Currently, agentic AI development focuses on enterprise applications and in-office workflows for individuals.
Smita Hashim, chief product officer at Zoom, identifies four core skills — reasoning, memory, task action and orchestration — that define their platform’s upgraded AI capabilities.
“Think of AI Companion as the second set of hands you’ve always wanted. An AI agent who knows you and operates with your guidance, using information across the Zoom platform, third parties, and the web,” Hashim said. The system can now schedule meetings, summarise missed ones, track team projects, draft communications and extract details from chats.
Cisco’s new Webex AI Agent aims to enhance organisational support services by working alongside humans to address “routine and high-volume customer questions and executes actions to fulfil customer requests,” with emphasis on natural conversational capabilities and real-time solutions.
“Enterprises are starting to realise the potential of agentic AI. It is reinventing what it means for people and technology to work together,” said Jeetu Patel, executive vice president and chief product officer at Cisco.
These agents are expected to extend beyond customer support to healthcare management, data analysis, sales, personal assistance, content creation, research and cybersecurity monitoring, though their effectiveness remains to be fully demonstrated.
Nvidia and Capgemini are developing 100 bespoke AI agents for automotive, financial services, life sciences, telecommunications and manufacturing industries.

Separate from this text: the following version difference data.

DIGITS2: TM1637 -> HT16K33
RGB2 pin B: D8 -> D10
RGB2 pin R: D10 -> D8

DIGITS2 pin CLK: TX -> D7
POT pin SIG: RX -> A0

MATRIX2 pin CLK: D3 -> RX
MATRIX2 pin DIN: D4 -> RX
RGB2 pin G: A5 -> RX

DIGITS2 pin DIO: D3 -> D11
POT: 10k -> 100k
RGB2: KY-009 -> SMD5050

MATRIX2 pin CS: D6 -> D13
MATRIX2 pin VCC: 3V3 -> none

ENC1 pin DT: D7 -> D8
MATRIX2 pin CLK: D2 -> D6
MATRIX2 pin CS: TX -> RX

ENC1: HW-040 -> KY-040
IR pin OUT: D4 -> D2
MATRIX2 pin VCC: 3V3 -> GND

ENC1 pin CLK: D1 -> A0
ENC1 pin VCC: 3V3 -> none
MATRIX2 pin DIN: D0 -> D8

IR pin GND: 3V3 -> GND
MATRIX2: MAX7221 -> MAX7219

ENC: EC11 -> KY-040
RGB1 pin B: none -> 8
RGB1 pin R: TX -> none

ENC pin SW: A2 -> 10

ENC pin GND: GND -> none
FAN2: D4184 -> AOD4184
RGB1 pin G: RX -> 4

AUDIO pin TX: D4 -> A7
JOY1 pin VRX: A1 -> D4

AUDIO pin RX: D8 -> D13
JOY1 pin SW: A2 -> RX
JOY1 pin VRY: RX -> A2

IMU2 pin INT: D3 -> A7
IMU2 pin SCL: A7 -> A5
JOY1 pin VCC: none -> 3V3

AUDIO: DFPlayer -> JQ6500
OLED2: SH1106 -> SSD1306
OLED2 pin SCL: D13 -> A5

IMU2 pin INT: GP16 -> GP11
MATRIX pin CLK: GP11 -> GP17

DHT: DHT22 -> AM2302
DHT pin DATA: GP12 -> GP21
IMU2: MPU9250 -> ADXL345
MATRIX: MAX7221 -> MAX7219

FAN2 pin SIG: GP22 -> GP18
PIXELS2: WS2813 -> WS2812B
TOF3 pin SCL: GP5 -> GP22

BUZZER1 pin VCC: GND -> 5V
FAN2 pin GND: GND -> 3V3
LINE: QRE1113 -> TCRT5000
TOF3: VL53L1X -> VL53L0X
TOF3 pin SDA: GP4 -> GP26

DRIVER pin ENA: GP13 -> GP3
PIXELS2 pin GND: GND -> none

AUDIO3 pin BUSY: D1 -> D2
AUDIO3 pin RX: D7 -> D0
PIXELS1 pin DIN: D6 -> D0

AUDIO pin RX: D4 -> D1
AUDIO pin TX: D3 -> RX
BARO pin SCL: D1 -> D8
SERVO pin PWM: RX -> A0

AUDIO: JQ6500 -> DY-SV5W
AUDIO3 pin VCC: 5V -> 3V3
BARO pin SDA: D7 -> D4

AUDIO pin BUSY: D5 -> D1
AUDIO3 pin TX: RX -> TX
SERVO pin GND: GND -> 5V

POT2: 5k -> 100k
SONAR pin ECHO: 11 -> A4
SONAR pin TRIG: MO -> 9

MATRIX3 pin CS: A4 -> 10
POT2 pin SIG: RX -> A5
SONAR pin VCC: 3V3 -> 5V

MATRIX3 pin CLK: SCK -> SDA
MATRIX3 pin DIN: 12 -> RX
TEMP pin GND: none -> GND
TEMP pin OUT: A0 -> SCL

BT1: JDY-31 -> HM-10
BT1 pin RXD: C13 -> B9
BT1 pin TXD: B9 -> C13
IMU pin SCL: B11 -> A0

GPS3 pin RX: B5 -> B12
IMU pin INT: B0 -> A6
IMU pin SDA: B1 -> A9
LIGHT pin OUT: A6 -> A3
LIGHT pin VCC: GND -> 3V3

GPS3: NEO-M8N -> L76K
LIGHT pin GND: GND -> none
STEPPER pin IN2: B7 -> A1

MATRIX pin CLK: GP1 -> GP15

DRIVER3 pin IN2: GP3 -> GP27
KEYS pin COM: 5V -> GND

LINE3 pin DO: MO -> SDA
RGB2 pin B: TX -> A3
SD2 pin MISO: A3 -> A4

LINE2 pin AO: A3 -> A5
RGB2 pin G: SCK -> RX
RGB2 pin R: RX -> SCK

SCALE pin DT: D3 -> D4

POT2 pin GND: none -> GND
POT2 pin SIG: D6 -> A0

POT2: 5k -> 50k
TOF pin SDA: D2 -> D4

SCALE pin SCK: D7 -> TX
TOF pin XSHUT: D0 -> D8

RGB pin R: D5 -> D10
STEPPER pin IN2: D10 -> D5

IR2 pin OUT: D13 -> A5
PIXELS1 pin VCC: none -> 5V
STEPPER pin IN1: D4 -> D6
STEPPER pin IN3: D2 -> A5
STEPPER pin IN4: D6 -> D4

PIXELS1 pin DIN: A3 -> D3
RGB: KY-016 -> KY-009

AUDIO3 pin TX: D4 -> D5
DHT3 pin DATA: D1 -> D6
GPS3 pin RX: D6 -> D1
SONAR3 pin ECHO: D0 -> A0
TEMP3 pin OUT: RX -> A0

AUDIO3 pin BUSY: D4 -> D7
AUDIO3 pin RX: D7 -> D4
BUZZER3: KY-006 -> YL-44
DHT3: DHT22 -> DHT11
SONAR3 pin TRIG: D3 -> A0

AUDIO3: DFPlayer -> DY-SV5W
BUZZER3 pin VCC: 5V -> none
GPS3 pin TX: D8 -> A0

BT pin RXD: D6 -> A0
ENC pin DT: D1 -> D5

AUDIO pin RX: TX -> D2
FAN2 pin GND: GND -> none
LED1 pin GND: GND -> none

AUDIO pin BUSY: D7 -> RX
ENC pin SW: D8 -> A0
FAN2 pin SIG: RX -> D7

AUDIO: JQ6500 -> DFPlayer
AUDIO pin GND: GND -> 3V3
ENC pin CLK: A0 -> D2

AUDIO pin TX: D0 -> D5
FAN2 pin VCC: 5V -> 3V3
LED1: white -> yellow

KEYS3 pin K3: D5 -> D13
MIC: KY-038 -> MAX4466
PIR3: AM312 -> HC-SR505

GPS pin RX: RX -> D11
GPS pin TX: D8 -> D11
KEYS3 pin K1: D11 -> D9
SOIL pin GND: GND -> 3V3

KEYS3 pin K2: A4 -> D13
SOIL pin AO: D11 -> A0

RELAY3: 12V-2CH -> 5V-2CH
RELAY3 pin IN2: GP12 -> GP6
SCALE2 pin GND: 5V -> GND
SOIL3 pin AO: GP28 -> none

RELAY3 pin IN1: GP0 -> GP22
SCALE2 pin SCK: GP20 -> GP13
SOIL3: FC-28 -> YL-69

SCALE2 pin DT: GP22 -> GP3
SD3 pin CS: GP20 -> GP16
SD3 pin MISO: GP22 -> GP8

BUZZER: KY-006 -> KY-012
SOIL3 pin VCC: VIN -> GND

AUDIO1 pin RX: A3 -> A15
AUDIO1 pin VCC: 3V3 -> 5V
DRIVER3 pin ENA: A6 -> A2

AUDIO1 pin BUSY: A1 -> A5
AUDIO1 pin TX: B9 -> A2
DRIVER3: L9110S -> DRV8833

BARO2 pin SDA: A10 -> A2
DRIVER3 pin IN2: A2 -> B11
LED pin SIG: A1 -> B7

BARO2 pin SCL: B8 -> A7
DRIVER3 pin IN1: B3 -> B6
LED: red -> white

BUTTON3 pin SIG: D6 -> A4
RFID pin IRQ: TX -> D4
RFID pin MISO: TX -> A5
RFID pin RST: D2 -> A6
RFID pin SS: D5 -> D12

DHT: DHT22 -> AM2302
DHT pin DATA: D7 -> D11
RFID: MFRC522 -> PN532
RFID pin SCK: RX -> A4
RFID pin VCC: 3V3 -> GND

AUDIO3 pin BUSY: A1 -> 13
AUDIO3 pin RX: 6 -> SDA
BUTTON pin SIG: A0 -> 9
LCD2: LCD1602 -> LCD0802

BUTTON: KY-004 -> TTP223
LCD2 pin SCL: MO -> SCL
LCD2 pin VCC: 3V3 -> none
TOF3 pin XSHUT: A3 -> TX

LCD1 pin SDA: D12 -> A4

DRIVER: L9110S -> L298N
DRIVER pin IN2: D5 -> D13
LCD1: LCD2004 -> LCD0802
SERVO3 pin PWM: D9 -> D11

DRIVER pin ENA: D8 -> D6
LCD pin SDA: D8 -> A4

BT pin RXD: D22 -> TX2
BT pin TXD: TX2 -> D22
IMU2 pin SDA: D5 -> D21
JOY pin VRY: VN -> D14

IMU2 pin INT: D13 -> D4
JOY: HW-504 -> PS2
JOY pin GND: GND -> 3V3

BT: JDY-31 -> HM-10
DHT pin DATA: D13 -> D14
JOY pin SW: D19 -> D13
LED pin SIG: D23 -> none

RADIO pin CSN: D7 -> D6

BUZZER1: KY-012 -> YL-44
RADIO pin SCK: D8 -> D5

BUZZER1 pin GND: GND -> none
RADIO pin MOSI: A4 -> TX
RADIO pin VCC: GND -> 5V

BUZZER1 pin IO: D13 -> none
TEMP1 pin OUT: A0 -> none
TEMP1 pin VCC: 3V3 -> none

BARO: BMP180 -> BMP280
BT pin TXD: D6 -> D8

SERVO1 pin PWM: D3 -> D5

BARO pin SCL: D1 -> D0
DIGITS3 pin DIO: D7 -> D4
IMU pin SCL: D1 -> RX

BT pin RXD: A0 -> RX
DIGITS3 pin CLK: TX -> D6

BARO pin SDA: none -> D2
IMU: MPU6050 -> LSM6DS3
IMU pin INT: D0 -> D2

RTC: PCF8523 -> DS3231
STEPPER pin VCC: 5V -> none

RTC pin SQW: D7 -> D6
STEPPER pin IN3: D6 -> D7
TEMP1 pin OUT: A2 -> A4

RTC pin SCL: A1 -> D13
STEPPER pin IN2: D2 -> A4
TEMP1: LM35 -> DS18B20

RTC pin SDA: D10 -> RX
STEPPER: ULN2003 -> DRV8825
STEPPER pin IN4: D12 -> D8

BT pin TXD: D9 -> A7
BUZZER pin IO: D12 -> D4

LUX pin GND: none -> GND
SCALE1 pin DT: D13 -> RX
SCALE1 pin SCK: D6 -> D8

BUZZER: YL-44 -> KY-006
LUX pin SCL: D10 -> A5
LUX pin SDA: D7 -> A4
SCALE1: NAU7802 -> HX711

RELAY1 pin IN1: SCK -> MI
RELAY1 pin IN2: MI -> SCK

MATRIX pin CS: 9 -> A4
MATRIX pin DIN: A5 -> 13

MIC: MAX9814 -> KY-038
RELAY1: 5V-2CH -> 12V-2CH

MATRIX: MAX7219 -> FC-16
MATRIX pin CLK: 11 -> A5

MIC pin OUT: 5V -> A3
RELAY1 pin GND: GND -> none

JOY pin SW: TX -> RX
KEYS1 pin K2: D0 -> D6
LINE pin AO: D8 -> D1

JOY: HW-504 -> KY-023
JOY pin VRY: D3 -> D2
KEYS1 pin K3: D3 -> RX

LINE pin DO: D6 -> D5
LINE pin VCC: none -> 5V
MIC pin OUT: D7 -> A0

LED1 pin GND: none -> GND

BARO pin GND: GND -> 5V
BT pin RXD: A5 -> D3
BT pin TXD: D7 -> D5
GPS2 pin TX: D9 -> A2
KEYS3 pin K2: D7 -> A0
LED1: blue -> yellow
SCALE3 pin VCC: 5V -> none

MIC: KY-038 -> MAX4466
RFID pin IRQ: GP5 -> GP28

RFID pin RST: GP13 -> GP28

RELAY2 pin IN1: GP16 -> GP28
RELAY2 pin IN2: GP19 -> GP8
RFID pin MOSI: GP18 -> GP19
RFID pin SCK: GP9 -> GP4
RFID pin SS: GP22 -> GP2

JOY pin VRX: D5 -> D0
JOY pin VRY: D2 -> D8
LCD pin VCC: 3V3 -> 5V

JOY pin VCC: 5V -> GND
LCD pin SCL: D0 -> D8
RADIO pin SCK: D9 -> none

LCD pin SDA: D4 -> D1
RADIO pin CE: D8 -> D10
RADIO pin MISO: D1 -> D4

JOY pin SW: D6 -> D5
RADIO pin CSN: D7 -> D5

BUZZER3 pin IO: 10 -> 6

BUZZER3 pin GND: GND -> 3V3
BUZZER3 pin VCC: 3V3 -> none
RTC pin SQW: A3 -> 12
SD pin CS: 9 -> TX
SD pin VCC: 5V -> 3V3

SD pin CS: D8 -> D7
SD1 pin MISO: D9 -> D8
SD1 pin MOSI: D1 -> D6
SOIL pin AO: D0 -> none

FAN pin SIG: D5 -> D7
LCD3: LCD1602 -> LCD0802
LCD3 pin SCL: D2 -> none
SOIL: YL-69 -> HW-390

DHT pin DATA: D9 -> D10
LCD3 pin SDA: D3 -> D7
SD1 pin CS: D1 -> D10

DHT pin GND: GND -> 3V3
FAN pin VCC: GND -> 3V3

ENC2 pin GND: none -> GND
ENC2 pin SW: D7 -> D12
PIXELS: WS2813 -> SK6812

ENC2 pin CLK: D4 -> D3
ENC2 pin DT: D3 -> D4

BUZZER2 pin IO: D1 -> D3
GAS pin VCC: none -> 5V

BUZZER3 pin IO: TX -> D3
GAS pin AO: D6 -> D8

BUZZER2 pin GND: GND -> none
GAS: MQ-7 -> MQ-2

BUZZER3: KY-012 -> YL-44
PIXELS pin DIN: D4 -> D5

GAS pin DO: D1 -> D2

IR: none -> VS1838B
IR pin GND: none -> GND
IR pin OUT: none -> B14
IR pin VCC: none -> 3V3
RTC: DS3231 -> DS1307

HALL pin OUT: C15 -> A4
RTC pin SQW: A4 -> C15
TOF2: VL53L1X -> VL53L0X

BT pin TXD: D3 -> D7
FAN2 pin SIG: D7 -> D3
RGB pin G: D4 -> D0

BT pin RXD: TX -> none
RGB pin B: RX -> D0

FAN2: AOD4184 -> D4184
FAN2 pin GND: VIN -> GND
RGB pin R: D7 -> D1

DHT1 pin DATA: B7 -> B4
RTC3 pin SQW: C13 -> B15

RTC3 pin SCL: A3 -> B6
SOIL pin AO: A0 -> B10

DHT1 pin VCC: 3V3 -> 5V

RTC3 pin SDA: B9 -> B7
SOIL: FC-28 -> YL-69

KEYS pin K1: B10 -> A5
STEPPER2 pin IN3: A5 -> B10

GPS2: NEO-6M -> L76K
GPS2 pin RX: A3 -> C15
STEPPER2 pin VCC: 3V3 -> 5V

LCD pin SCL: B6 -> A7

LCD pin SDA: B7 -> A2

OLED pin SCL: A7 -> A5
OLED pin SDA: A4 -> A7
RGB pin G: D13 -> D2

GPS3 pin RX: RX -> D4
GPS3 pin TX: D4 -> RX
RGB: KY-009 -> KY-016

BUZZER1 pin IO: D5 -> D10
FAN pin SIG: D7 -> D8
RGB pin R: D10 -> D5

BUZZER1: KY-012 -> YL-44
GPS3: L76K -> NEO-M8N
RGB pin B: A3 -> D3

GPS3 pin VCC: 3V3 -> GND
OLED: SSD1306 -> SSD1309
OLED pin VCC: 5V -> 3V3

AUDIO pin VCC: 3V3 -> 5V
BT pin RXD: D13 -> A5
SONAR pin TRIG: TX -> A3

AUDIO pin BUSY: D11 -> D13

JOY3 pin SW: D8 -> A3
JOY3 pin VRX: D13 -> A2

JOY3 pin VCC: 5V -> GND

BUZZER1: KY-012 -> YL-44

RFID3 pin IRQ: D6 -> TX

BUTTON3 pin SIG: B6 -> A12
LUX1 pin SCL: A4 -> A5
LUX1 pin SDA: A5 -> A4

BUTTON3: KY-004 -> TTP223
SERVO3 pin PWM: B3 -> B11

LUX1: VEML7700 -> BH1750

Indian food delivery start-up Zomato has already seen benefits from their in-house agentic AI tool called Nugget, which handles queries via live chat and natural voice calls, streamlines ticketing and conducts quality audits.
“Built over 3 years as an internal tool, Nugget now powers 15 million support interactions per month for Zomato, Blinkit and Hyperpure,” explained founder and CEO Deepinder Goyal. Recently, Zomato Labs made Nugget available to businesses worldwide, offering it free in some cases for the remainder of existing agentic AI service contracts.
Companies developing or implementing agentic AI consistently highlight productivity gains, time savings and creative potential. Adobe emphasises “driving productivity gains for practitioners to free up time for creative ideation,” whilst Capgemini states that agentic AI enables clients “to solve complex business challenges and innovate at scale.”
However, a significant question remains unanswered: what ultimately happens to the human employees currently performing these tasks?
“The use case we are creating is a digital worker that displays human level intelligence to replace a function or a role,” said Avaamo’s Menon. Their Ava agentic AI can operate within healthcare systems, potentially replacing thousands of workers who currently guide callers to patient coordinators, provide doctor availability information and navigate insurance matters. “What we have built is an AI clone that replicates that role,” he added.
Molly Sands, head of the Teamwork Lab at Atlassian, offers a more optimistic perspective.
“Knowledge workers often juggle dozens of projects and a range of complex deliverables at once. This can quickly feel overwhelming. AI collaboration helps you stay on top of tasks and reclaim time,” she said, adding: “Our research shows 96% of the most mature AI collaborators in India deliver work on time, compared to just 91% of less experienced users.”
The current climate emphasises the need to perfect AI usage, though achieving this may prove challenging.